Gerade für den Themenkomplex Identität sieht Julian Leitloff in der Zukunft großes Potential:

„In Zukunft wird dezentrale Identität noch wichtiger werden: Das Zettelsystem mit Pässen hat ausgedient, ist nicht vereinbar mit modernem Datenschutz und zudem unsicher. Anstatt dass der Autoverleiher meine kompletten Passdaten kopiert, reicht es doch völlig aus, wenn das Unternehmen weiß, dass 50 Menschen dafür garantieren, dass ich zuverlässig bin, das Mindestalter überschritten habe und einen gültigen Führerschein habe. […] Wir wollen mithelfen diese sicheren und einfachen Lösungen zu bauen.“

Mit innogy Innovation Hub und Coparion konnte das Projekt bisher zwei große Investoren aus der Blockchain-Szene für sich gewinnen. Immerhin verwaltet Coparion ein Fondsvolumen von über 225 Millionen Euro und innogy Innovation Hub ist auch bereits in mehren Blockchain-Projekten involviert:

„Unsere Investition in Fractal unterstützt unsere Machine Economy-Strategie, die eine globale Wirtschaft vorsieht, in der jedes analoge Gut – Solaranlagen, Ladesäulen und Patente – mit einem Token versehen und gehandelt werden kann. Wir glauben, dass Fractal das Potenzial hat, diesen Übergang zu einer symbolisierten Wirtschaft auf legale und sichere Weise mit ihrem hochwertigen, durchgängigen ICO Launchpad zu ermöglichen“,

so Kerstin Eichmann, Head of Machine Economy Investment Strategy bei innogy Innovation Hub.

Identität auf der Blockchain mit Fractal ID

Um die Identität auf die Blockchain zu bringen, hat Fractal ein eigenes System ausgearbeitet: Fractal ID. Fractal ID soll es Nutzern ermöglichen, sich mit einem Klick einzuloggen und einen benutzerdefinierten Teil ihrer ID-Daten mit einem vertrauenswürdigen Transaktionspartner zu teilen. Dabei ist die Registrierung und Nutzung des Dienstes kostenlos und kann zur Weitergabe von Identitäts- und Zahlungsinformationen an Dritte oder alternativ zur Anmeldung bei ihrer bevorzugten dApp verwendet werden:

„Fractal wird der erste Anbieter sein, der die Lücke zwischen Identitäten im Web und Blockchain schließt.
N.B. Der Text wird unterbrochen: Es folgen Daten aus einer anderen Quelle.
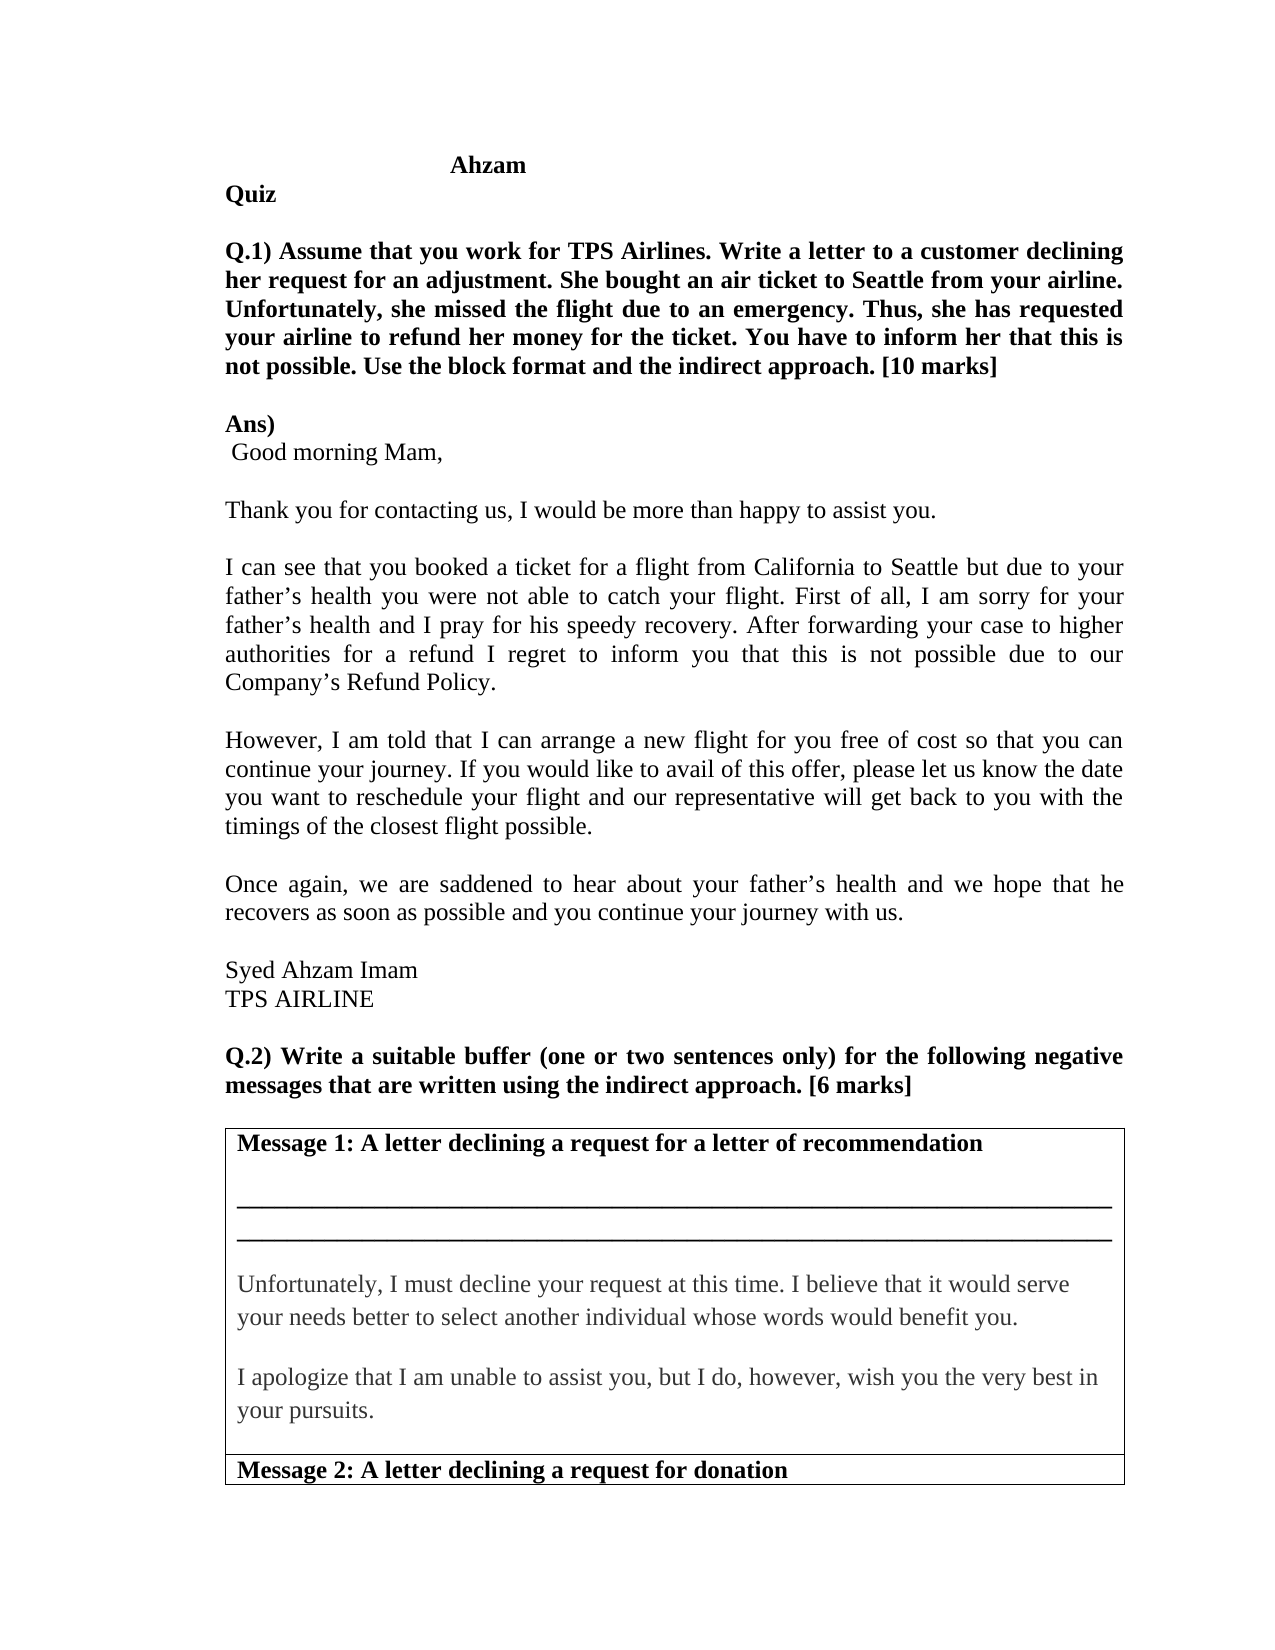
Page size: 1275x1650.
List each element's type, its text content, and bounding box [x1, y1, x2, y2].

text Ahzam [225, 150, 1125, 179]
text Quiz [225, 179, 1125, 207]
text Syed Ahzam Imam [225, 955, 1125, 984]
text Good morning Mam, [225, 437, 1125, 466]
text Q.1) Assume that you work for TPS Airlines. Write a letter to a customer declining her request for an adjustment. She bought an air ticket to Seattle from your airline. Unfortunately, she missed the flight due to an emergency. Thus, she has requested your airline to refund her money for the ticket. You have to inform her that this is not possible. Use the block format and the indirect approach. [10 marks] [225, 236, 1125, 380]
text TPS AIRLINE [225, 984, 1125, 1012]
text Once again, we are saddened to hear about your father’s health and we hope that he recovers as soon as possible and you continue your journey with us. [225, 869, 1125, 926]
text I can see that you booked a ticket for a flight from California to Seattle but due to your father’s health you were not able to catch your flight. First of all, I am sorry for your father’s health and I pray for his speedy recovery. After forwarding your case to higher authorities for a refund I regret to inform you that this is not possible due to our Company’s Refund Policy. [225, 552, 1125, 696]
text Ans) [225, 409, 1125, 437]
text Thank you for contacting us, I would be more than happy to assist you. [225, 495, 1125, 524]
table_header Message 1: A letter declining a request for a letter of recommendation ____________________________________________________________________________________________________________________________________________ Unfortunately, I must decline your request at this time. I believe that it would serve your needs better to select another individual whose words would benefit you. I apologize that I am unable to assist you, but I do, however, wish you the very best in your pursuits. [226, 1129, 1124, 1454]
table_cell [226, 1455, 1124, 1484]
text Q.2) Write a suitable buffer (one or two sentences only) for the following negative messages that are written using the indirect approach. [6 marks] [225, 1041, 1125, 1099]
text However, I am told that I can arrange a new flight for you free of cost so that you can continue your journey. If you would like to avail of this offer, please let us know the date you want to reschedule your flight and our representative will get back to you with the timings of the closest flight possible. [225, 725, 1125, 840]
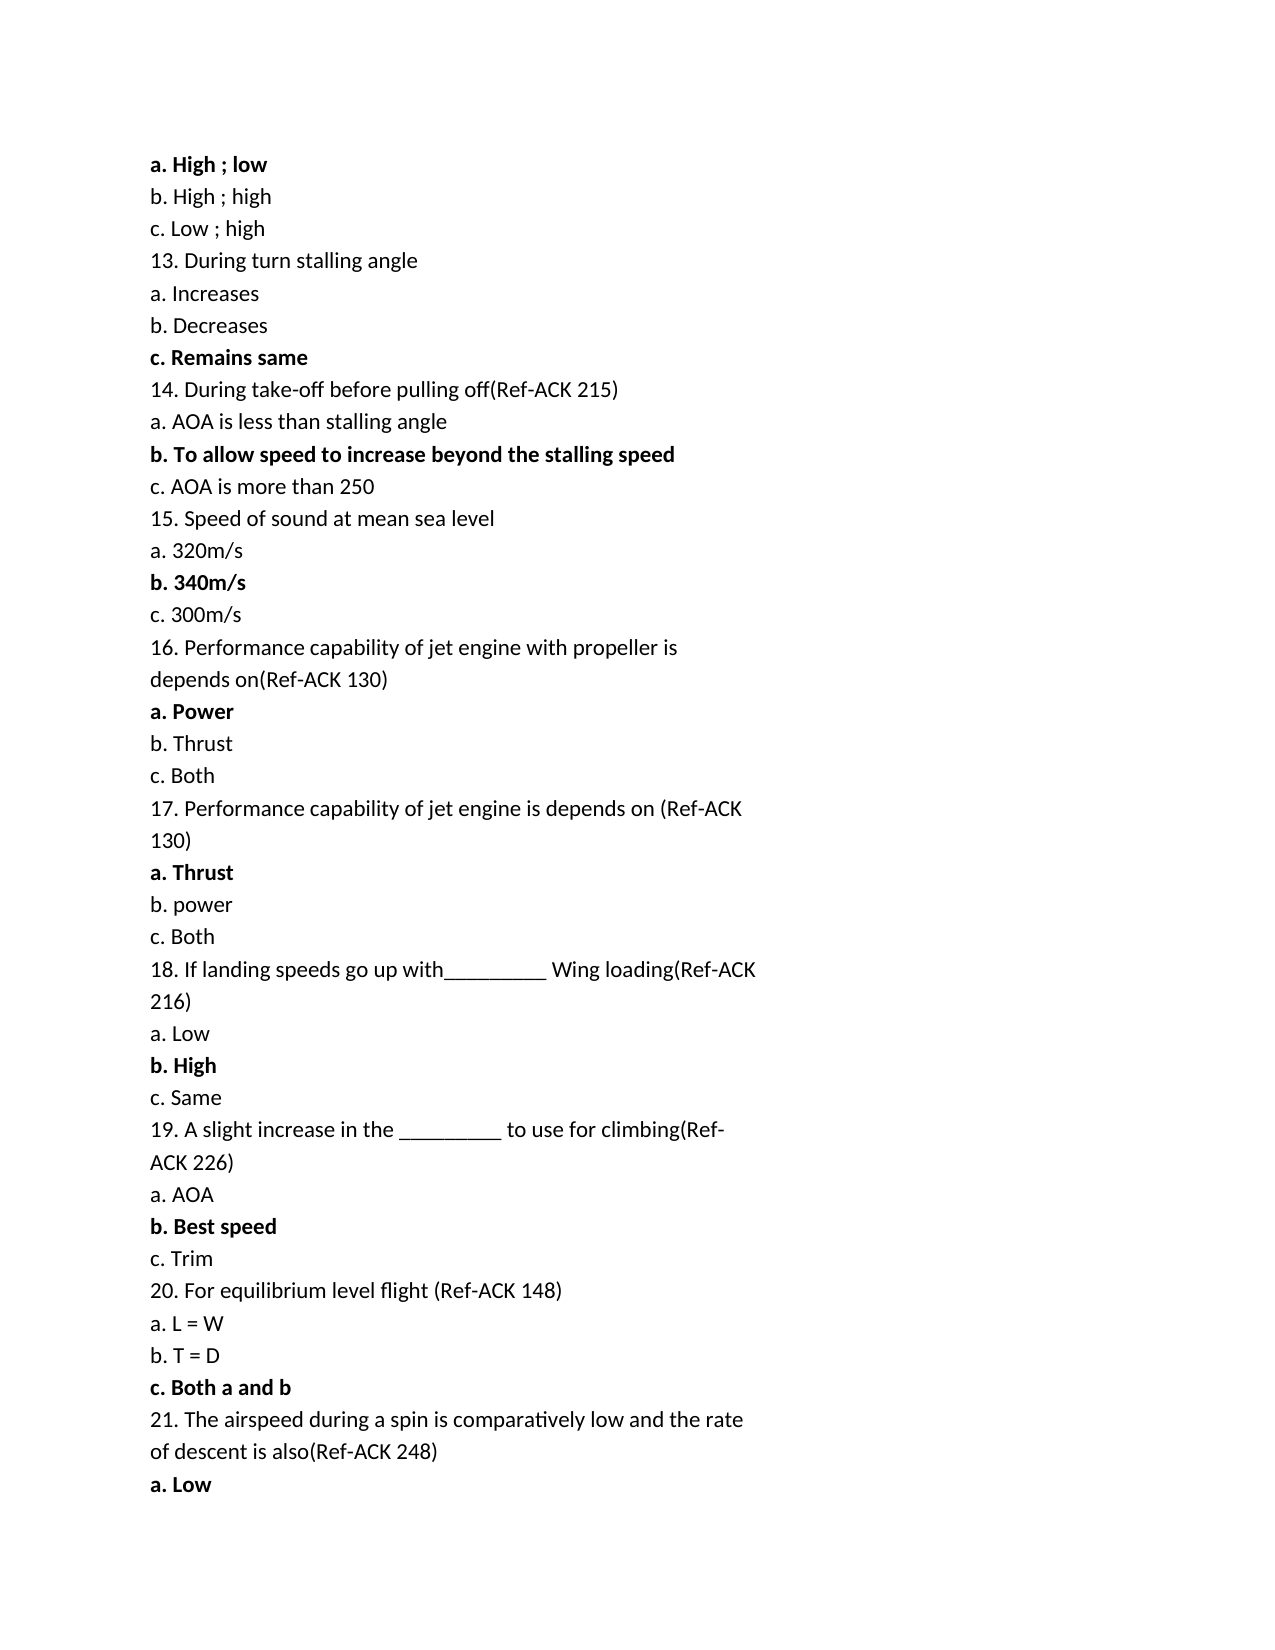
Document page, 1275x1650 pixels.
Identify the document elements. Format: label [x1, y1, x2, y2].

text [150, 150, 1125, 1498]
Fractal kann beispielsweise ein Facebook-Profil mit einer dezentralen ID und einem offiziellen Führerschein verknüpfen. Wir wollen es so lange wie möglich frei halten“,

sagt Julio Santos, CTO und Mitbegründer von Fractal.

Fractal ist außerdem Teil der jüngsten ERC725 Alliance, die einen OpenID-Standard etablieren will. Das Unternehmen beschäftigt derzeit 24 Mitarbeiter. Nachdem das Unternehmen kürzlich nach Singapur expandiert ist und sich dem deutschen Accelerator in Südostasien angeschlossen hat, erhofft es sich großen Einfluss in der Blockchain-Szene:

„Es ist ein Paradigmenwechsel – die Blockchain-Technologie ist ein globales Phänomen und die Menschen sind begeistert. Wir begrüßen das und wollen Menschen aus der ganzen Welt einbeziehen“,

betont Nele Wollert, Geschäftsführerin.

Update 30.08: Bei den 225 Millionen Euro handelt es sich lediglich um das Fondsvolumen von Coparion und nicht über die Investitionssumme in Fractal.